Maker seemingly gives up on Dai peg as interest rates are raised above 0%

Published at: Sept. 8, 2020

A MakerDAO (MKR) governance proposal enacted on Tuesday set interest rates on most assets, with the notable exclusion of Ether (ETH), back above 0%.

According to Daistats, interest rates for the USDC-A, WBTC and other minor vaults are now back to being at 2%, meaning that the protocol is once again collecting revenue for those who borrow DAI against these assets.

Lowering interest rates is generally seen as a way of stimulating DAI creation, which is supposed to lower its price to its intended $1 peg.

While Cointelegraph recently reported that the price finally stabilized after a long period of overpricing, the situation was not to last. As of press time, DAI is trading for $1.03, a significant deviation from its intended price.

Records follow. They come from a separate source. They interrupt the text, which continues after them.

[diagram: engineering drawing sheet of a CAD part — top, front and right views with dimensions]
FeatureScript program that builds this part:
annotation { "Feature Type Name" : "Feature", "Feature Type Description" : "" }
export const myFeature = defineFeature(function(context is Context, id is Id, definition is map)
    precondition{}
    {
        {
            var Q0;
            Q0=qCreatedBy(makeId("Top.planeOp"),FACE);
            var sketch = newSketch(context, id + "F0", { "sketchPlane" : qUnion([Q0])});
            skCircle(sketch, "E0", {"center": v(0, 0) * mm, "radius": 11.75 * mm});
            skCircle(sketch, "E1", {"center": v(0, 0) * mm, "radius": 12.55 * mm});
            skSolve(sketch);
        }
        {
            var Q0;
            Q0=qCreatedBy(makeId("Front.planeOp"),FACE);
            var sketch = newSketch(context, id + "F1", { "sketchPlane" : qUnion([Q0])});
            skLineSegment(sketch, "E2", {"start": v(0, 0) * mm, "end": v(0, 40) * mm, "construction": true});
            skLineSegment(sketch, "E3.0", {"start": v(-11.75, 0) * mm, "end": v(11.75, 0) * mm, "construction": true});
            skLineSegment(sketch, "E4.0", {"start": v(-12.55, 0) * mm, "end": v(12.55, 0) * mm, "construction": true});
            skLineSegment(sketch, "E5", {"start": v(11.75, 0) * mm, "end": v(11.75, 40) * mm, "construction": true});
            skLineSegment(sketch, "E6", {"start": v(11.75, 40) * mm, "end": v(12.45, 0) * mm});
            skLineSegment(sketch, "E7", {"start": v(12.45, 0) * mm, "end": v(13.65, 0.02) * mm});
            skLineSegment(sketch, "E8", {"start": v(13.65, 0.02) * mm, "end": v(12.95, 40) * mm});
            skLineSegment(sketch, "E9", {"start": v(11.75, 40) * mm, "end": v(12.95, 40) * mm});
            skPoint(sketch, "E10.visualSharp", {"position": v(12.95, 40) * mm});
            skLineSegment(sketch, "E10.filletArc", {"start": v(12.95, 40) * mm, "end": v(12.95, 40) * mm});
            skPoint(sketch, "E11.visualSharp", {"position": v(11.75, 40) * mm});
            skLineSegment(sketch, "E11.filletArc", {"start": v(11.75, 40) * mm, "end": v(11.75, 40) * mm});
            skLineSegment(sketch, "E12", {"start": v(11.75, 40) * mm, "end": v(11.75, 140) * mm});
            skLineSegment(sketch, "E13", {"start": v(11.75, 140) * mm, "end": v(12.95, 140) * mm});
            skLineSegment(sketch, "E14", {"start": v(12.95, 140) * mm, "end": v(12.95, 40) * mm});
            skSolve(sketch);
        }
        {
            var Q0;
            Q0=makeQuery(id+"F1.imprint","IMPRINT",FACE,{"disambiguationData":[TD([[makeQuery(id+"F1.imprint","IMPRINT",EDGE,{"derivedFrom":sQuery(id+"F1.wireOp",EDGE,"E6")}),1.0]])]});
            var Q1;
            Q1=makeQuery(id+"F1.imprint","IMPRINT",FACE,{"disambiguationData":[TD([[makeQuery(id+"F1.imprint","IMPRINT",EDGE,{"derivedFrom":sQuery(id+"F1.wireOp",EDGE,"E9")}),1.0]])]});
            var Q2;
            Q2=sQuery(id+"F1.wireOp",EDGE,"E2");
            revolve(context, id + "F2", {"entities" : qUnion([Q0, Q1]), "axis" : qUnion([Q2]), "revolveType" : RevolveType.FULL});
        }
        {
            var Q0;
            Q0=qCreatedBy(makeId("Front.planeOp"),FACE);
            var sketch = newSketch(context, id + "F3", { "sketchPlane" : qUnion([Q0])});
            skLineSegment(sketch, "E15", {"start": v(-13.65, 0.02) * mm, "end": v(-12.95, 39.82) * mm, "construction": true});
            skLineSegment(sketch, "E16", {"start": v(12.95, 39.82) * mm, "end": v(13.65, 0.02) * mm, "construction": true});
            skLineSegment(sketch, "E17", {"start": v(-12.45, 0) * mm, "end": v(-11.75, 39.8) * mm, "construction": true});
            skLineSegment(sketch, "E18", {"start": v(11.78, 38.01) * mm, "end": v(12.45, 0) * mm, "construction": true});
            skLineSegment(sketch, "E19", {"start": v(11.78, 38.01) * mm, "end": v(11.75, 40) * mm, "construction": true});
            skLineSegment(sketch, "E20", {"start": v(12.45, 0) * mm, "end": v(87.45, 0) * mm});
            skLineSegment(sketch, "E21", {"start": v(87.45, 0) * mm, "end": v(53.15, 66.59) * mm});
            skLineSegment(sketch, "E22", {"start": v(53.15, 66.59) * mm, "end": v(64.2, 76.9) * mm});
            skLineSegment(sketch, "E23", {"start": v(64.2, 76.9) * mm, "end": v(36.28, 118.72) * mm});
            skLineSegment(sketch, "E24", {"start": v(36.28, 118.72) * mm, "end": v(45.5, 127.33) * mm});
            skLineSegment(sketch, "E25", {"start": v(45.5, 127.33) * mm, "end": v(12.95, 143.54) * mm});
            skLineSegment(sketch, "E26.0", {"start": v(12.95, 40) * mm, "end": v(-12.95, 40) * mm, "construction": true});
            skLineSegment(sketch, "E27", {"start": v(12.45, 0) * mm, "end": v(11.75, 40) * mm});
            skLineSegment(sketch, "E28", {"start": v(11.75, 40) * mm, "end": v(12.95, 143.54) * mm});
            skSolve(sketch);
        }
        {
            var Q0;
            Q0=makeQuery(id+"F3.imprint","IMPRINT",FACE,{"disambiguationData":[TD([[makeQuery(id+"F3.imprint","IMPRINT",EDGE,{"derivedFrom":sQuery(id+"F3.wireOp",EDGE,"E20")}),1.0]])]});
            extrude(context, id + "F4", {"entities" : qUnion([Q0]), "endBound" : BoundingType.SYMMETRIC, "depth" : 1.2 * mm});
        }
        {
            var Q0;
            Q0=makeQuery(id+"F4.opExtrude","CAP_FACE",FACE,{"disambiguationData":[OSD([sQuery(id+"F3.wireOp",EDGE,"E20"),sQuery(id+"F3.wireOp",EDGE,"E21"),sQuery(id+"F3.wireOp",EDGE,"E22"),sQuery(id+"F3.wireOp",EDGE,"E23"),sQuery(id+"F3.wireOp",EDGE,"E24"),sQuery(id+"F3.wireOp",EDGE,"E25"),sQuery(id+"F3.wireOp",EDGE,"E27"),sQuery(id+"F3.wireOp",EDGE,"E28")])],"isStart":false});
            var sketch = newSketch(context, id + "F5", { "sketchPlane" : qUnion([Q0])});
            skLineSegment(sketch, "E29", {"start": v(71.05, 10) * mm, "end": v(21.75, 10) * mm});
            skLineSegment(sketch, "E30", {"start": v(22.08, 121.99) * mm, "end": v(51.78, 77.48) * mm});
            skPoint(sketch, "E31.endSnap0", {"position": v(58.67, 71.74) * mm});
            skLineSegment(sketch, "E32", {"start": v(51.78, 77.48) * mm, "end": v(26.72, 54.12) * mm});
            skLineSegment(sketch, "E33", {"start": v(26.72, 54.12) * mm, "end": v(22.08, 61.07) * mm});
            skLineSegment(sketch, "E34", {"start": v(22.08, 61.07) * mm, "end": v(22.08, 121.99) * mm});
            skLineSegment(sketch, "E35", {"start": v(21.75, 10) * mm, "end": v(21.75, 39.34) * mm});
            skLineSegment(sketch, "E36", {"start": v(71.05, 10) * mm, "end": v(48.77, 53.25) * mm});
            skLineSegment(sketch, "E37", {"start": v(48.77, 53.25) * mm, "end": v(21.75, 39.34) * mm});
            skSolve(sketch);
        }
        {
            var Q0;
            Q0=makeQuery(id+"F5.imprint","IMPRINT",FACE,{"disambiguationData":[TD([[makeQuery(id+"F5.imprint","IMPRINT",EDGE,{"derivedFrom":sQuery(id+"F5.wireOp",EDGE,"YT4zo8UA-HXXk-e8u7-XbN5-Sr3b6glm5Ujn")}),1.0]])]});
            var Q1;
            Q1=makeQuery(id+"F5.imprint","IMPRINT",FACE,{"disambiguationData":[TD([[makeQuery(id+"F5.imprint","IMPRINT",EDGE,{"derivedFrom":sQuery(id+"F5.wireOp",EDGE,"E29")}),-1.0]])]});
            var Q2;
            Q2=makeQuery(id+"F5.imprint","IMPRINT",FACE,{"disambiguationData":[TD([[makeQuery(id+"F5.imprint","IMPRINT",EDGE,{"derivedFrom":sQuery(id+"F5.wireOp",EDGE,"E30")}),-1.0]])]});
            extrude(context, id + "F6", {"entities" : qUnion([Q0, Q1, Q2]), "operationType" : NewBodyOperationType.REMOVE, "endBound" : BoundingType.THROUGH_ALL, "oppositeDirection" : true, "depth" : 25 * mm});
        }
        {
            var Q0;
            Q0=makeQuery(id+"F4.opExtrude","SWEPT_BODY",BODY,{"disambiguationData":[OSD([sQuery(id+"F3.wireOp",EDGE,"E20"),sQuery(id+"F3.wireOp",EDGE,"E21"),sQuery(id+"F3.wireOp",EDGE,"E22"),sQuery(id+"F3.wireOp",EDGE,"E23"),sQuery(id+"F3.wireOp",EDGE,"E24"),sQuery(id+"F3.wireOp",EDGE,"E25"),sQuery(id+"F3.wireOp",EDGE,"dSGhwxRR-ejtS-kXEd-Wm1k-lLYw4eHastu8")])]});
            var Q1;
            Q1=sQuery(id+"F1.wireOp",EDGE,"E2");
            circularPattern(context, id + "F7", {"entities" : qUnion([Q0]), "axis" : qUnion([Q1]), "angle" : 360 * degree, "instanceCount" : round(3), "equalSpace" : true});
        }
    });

Despite an unprecedented rise in DAI supply thanks to successive debt ceiling raises, most of the new stablecoins went into yield farming pools, as Cointelegraph reported. 

One possible reason for the sudden de-peg is the wider market tumble seen since early September. Just as ETH and other cryptocurrencies began a steep decline on Sep. 3, DAI supply went down, while its price went up. A likely explanation for this is that borrowers and debt liquidators rushed to purchase DAI in order to keep the system over-collateralized, as the underlying funds can only be redeemed through the stablecoin.

MKR holders largely remained on the sidelines of the DeFi yield farming trend as insatiable demand for the coin paradoxically forced the community to cut their revenue. It appears that the latest break of the peg made the community waver on its commitment to 0% rates.

Maker has yet to find a satisfactory mechanism to entice arbitrageurs to bring the price down to $1. Several proposals based on strong-handed market interventions are being discussed, while external observers often bring up the idea of setting negative interest rates. The Maker community appears to be unwilling to cross that line for now, however.